Lorsque, grâce à Laurent Cazottes, j’ai rencontré Jack-Michel Chasseuil au Pré en Bulle à Albi, on peut dire que peu de choses nous réunissaient. Ce monsieur à l’allure distinguée, cravaté, rasé de près, à l’élocution facile, co-propriétaire avec son fils de Château Feytit-Clinet à Pomerol est à peu de choses près mon contraire. Après une brillante carrière au sein de la Société Dassault, il profite de sa retraite pour assouvir sa passion de collectionneur de grandes bouteilles aux noms illustres et ce, si possible, dans des millésimes et des contenants exceptionnels. Moi, au terme d’une carrière d’épicier de quartier, je prends toujours soin d’être mal rasé de trois jours, ne possède pas de cravate, et surtout je suis co-propriétaire avec Michel Tolmer de Glougueule, c’est dire.

De sa somptueuse collection j’avais entendu parler mais jamais rien vu, pas une goutte. Je profitai de la séance de dédicaces de ce premier salon albigeois pour lui acheter son livre « 100 bouteilles extraordinaires », dans lequel il détaille les plus belles pièces de sa collection. Je me disais qu’un investissement de quarante cinq euros pouvait m’être largement bénéfique s’il m’arrivait d’être à nouveau enlevé par les furieux Niçois au 4×4 noir. « Un joli présent peut améliorer ton avenir » comme je me disais toujours.

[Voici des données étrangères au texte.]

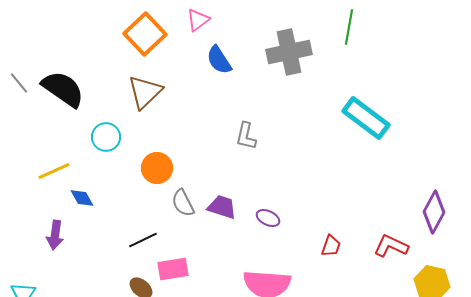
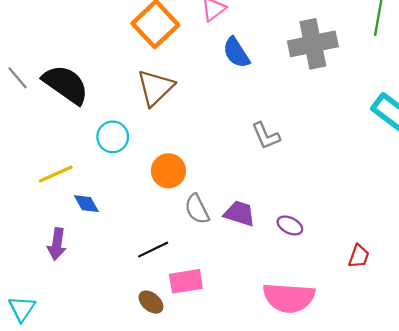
gray L-shape: (246, 136) -> (266, 136), turned -36

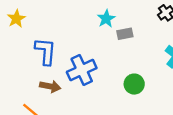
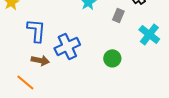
gray rectangle: (125, 34) -> (118, 15), moved, turned -56

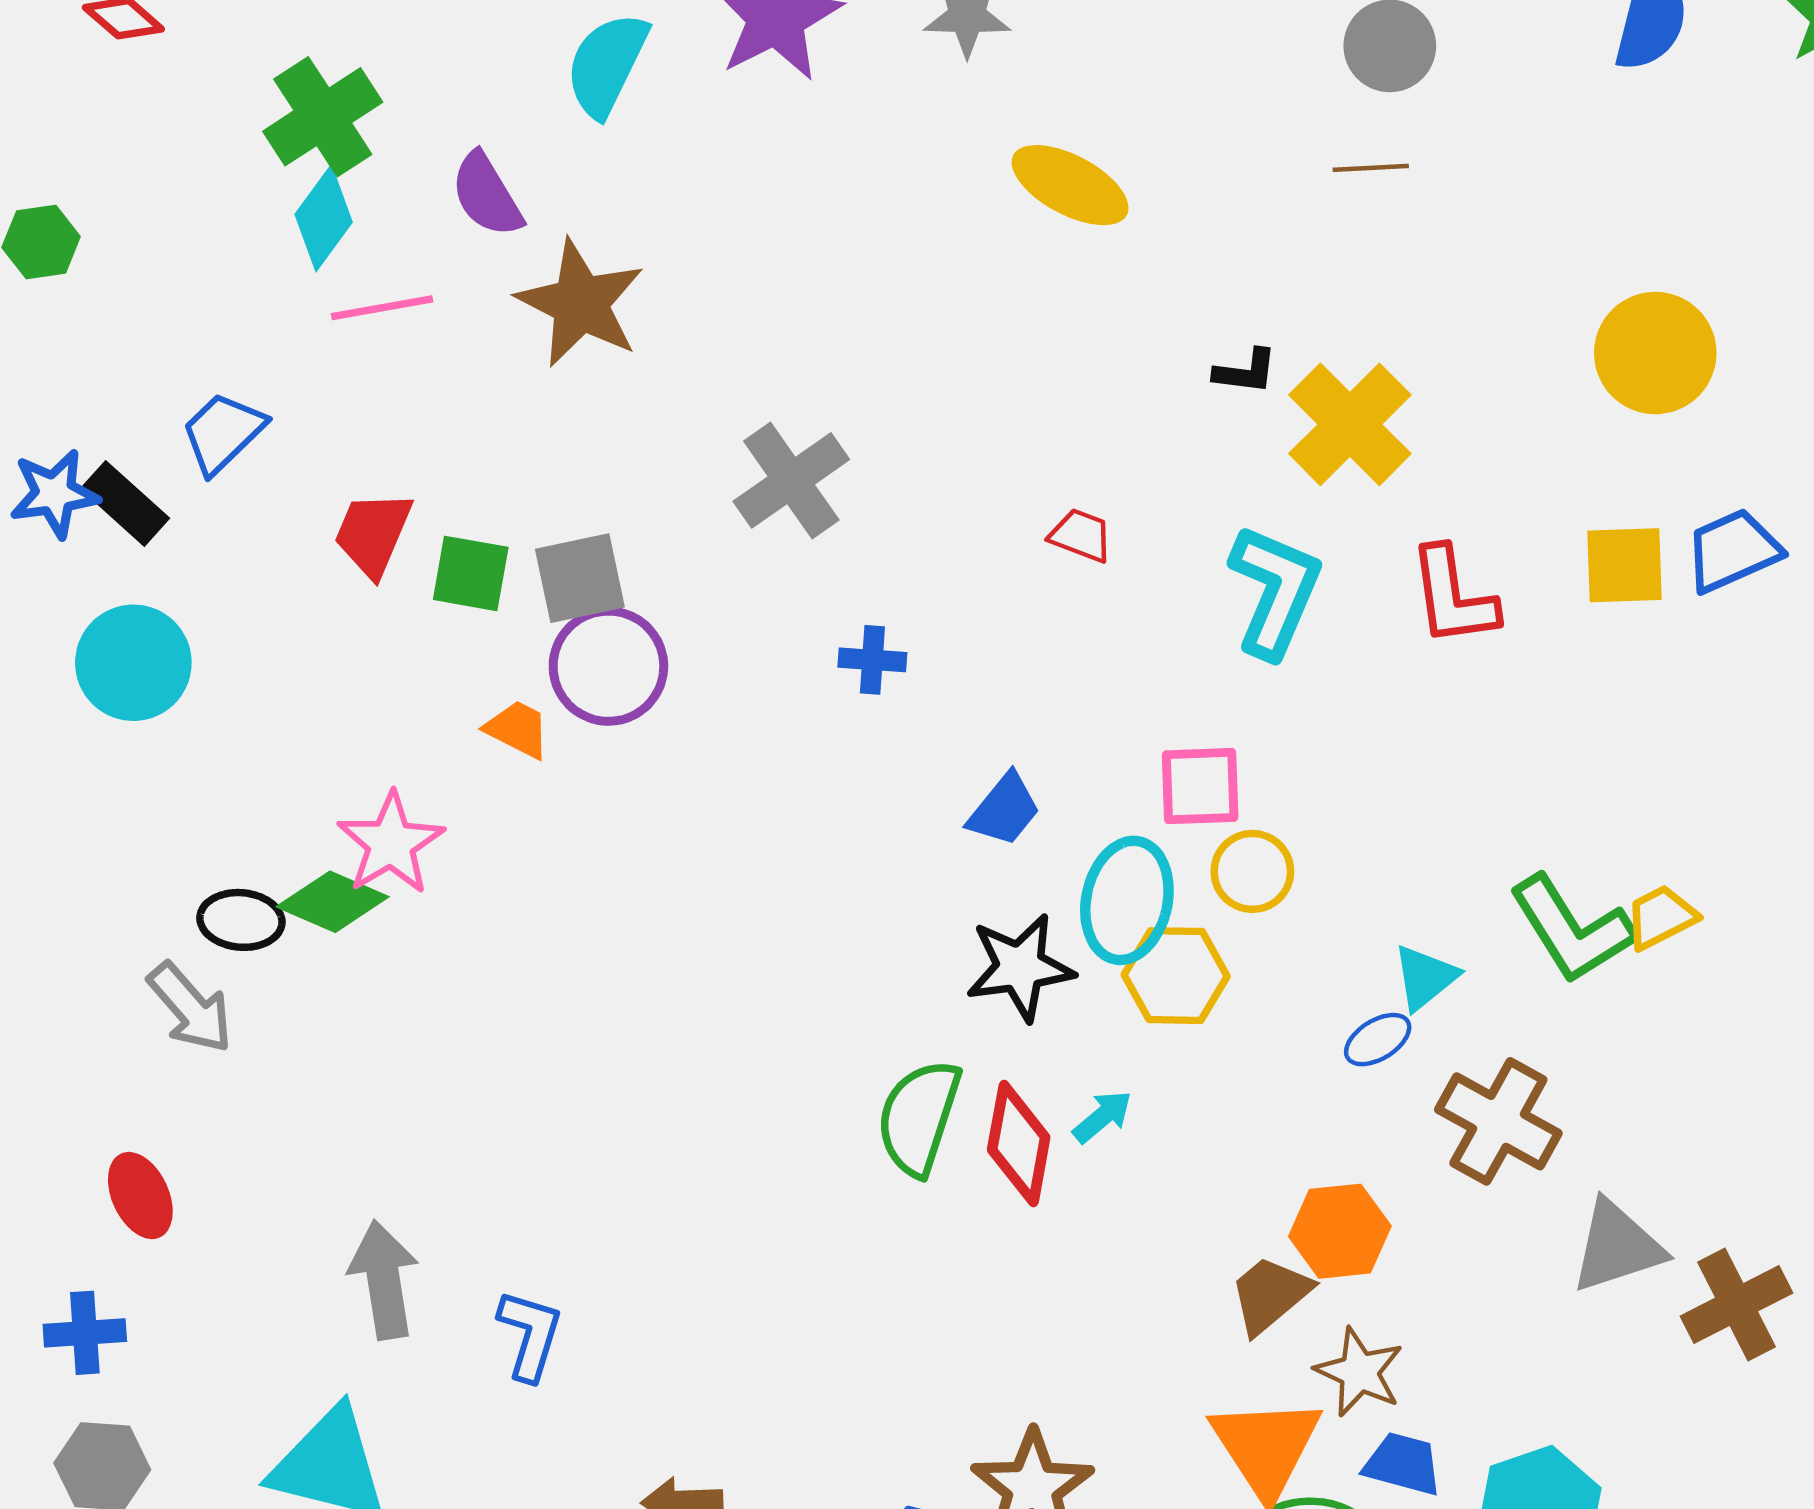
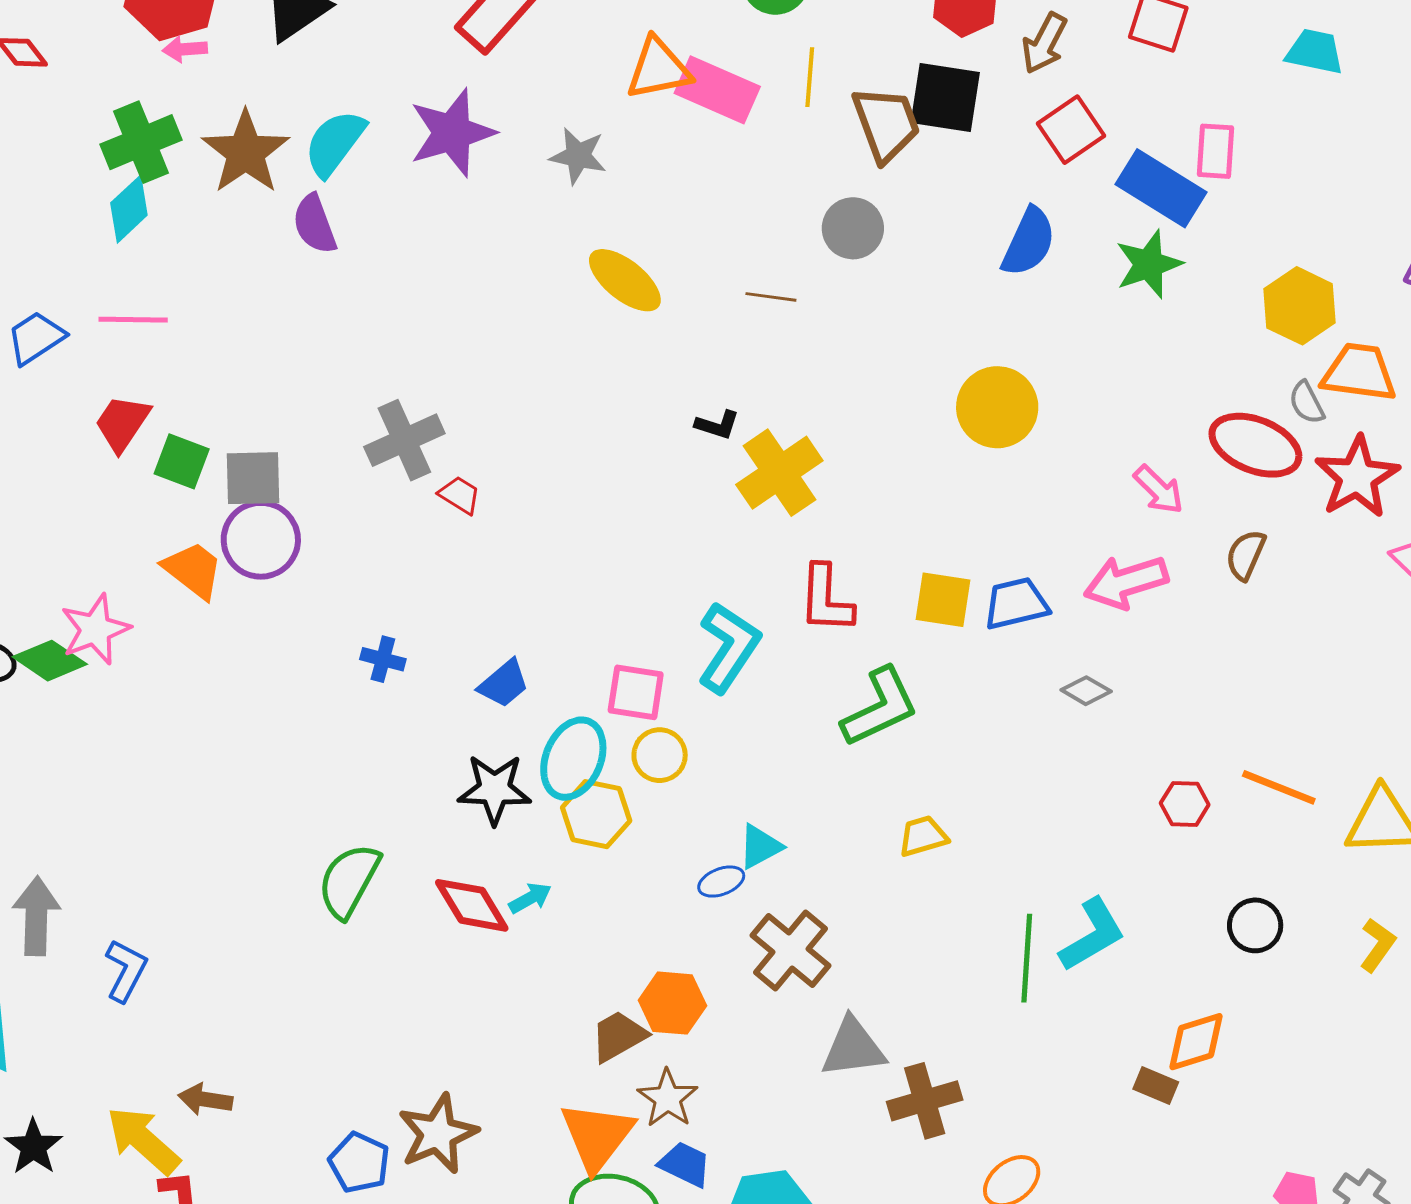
brown line: (1371, 168) -> (771, 297), moved
purple semicircle: (487, 195) -> (315, 224), moved
brown star: (580, 303) -> (246, 152), moved
pink line: (382, 308) -> (133, 320), moved
yellow circle: (1655, 353) -> (997, 407), moved
red trapezoid: (1081, 535) -> (460, 495), moved
cyan L-shape: (1275, 591) -> (729, 647), moved
blue cross: (872, 660) -> (383, 659), moved
orange trapezoid: (518, 729) -> (193, 570), size x1.4
green L-shape: (1572, 929) -> (880, 707), moved, turned -94
green semicircle: (919, 1117) -> (349, 881), moved
red diamond: (1019, 1144) -> (472, 905), turned -52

Si par malheur tu avais l’intention de te la jouer « Viendez voir ma cave qu’elle est belle! »,  dès les premières pages Jack-Michel te calme. Des centaines de caisses aux noms prestigieux entassées dans une pièce souterraine immense avec éclairage, hygrométrie, système d’alarme et au sol un gravier immaculé. Tel « petit scarabée » de la série des années 70 « Kung Fu »  j’ai bien observé la grotte d’Ali Chasseuil et je me suis construit exactement la même.

Pour la structure j’ai récupéré une vieille chambre de congélation dont j’ai assemblé les parois comme un Meccano. Quant à l’exposition de mes grandes bouteilles, étant contre la déforestation, je me suis adapté et j’ai choisi le plastique, mais massif, le plastique, la classe en plus. Avantage majeur : 150€ les 150 casiers, accès à chaque bouteille dans la seconde et au sol une résine grise du plus bel effet.

Ind’nao, Jack-Michel, ouate dou you say?

PUJADAS ne nous dirait pas tout ? Ben voilà qui me surprend fort.